To do:
Below are some records. Write out exactly their lines from the one with "Está precisando de manutenção residencial" through the one with "스티에 롱원피스 세트", and leave the pictures behind.

Records for this task:

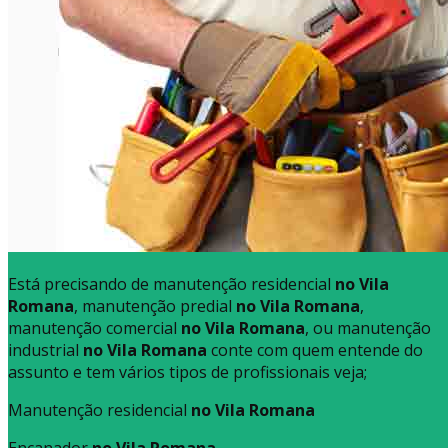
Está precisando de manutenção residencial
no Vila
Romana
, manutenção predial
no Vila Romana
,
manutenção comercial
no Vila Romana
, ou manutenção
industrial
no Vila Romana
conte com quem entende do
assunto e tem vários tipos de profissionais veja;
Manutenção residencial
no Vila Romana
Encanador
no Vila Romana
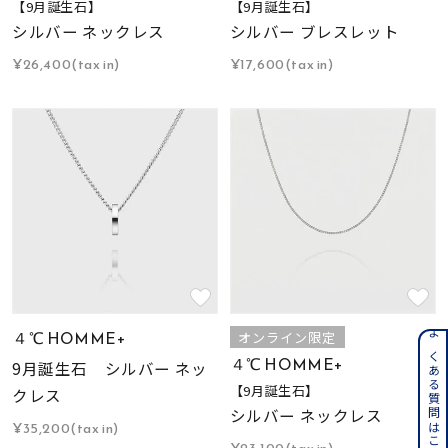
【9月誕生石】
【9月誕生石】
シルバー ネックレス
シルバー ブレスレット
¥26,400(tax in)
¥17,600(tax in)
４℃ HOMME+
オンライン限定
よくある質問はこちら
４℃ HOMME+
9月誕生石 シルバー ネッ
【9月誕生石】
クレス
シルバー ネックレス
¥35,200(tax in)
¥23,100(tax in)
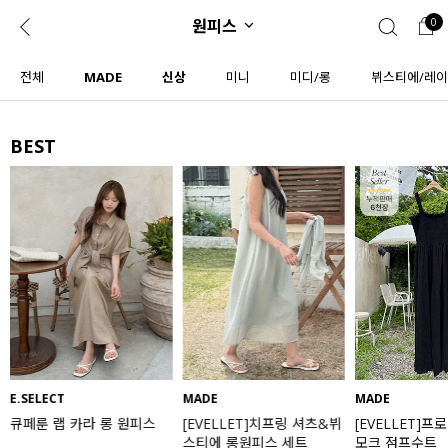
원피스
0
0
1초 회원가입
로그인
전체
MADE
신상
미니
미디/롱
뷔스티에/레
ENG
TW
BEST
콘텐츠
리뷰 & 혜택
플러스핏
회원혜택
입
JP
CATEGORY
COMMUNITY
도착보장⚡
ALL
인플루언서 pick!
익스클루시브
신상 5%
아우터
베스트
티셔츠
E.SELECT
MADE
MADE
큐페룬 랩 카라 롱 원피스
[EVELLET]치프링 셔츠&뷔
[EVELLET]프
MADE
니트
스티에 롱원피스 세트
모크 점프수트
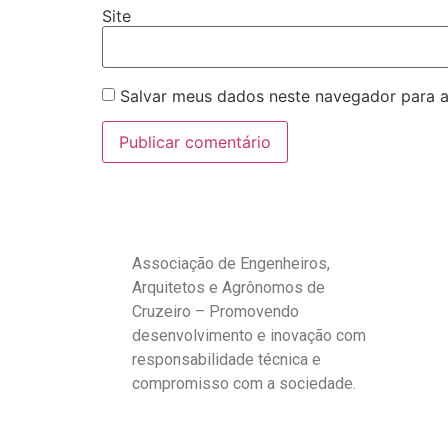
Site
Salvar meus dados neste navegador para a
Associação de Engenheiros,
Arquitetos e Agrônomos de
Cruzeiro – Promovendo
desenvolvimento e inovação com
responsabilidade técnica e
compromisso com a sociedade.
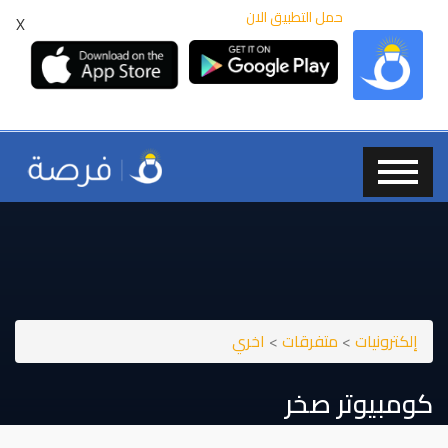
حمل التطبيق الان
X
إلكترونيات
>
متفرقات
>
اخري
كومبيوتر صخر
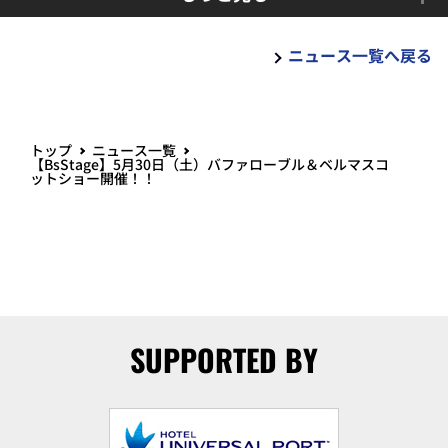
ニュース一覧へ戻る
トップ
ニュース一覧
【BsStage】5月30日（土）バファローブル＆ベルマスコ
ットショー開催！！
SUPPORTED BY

...

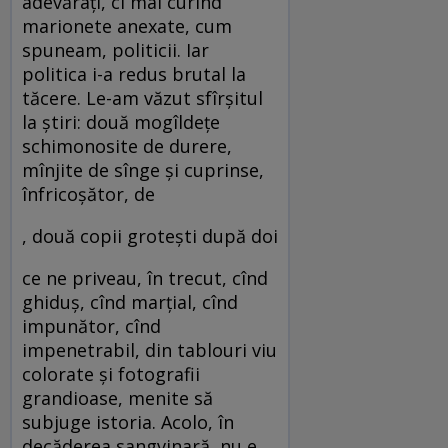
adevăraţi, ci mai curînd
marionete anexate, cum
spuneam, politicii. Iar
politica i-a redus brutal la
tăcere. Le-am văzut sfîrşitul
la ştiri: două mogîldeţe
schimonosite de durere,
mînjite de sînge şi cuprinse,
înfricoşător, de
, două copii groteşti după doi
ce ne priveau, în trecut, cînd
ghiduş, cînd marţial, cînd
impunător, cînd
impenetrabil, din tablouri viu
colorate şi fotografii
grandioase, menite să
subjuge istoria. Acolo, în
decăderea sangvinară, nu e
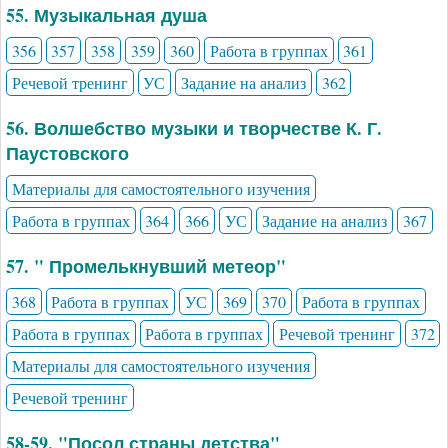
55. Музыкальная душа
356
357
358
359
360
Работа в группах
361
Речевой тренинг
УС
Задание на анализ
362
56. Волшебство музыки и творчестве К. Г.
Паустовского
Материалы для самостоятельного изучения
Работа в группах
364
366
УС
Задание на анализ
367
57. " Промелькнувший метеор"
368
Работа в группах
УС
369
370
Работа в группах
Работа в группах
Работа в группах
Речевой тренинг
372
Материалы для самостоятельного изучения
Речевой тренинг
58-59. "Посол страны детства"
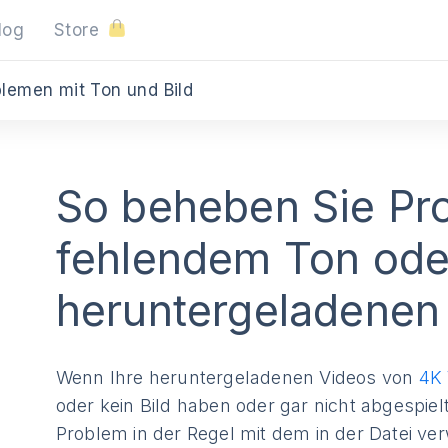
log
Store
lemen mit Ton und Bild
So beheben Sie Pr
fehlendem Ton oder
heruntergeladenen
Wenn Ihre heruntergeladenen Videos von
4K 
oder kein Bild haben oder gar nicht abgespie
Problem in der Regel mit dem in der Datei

--

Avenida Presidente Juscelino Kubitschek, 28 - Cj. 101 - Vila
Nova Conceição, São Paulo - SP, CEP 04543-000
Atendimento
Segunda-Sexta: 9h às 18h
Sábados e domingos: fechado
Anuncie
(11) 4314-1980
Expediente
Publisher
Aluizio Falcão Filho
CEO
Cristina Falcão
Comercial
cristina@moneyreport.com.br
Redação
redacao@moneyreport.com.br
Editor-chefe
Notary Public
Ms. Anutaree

Solution:
Está precisando de manutenção residencial
no Vila
Romana
, manutenção predial
no Vila Romana
,
manutenção comercial
no Vila Romana
, ou manutenção
industrial
no Vila Romana
conte com quem entende do
assunto e tem vários tipos de profissionais veja;
Manutenção residencial
no Vila Romana
Encanador
no Vila Romana
【9月誕生石】
【9月誕生石】
シルバー ネックレス
シルバー ブレスレット
¥26,400(tax in)
¥17,600(tax in)
４℃ HOMME+
オンライン限定
よくある質問はこちら
４℃ HOMME+
9月誕生石 シルバー ネッ
【9月誕生石】
クレス
シルバー ネックレス
¥35,200(tax in)
¥23,100(tax in)
원피스
0
0
1초 회원가입
로그인
전체
MADE
신상
미니
미디/롱
뷔스티에/레
ENG
TW
BEST
콘텐츠
리뷰 & 혜택
플러스핏
회원혜택
입
JP
CATEGORY
COMMUNITY
도착보장⚡
ALL
인플루언서 pick!
익스클루시브
신상 5%
아우터
베스트
티셔츠
E.SELECT
MADE
MADE
큐페룬 랩 카라 롱 원피스
[EVELLET]치프링 셔츠&뷔
[EVELLET]프
MADE
니트
스티에 롱원피스 세트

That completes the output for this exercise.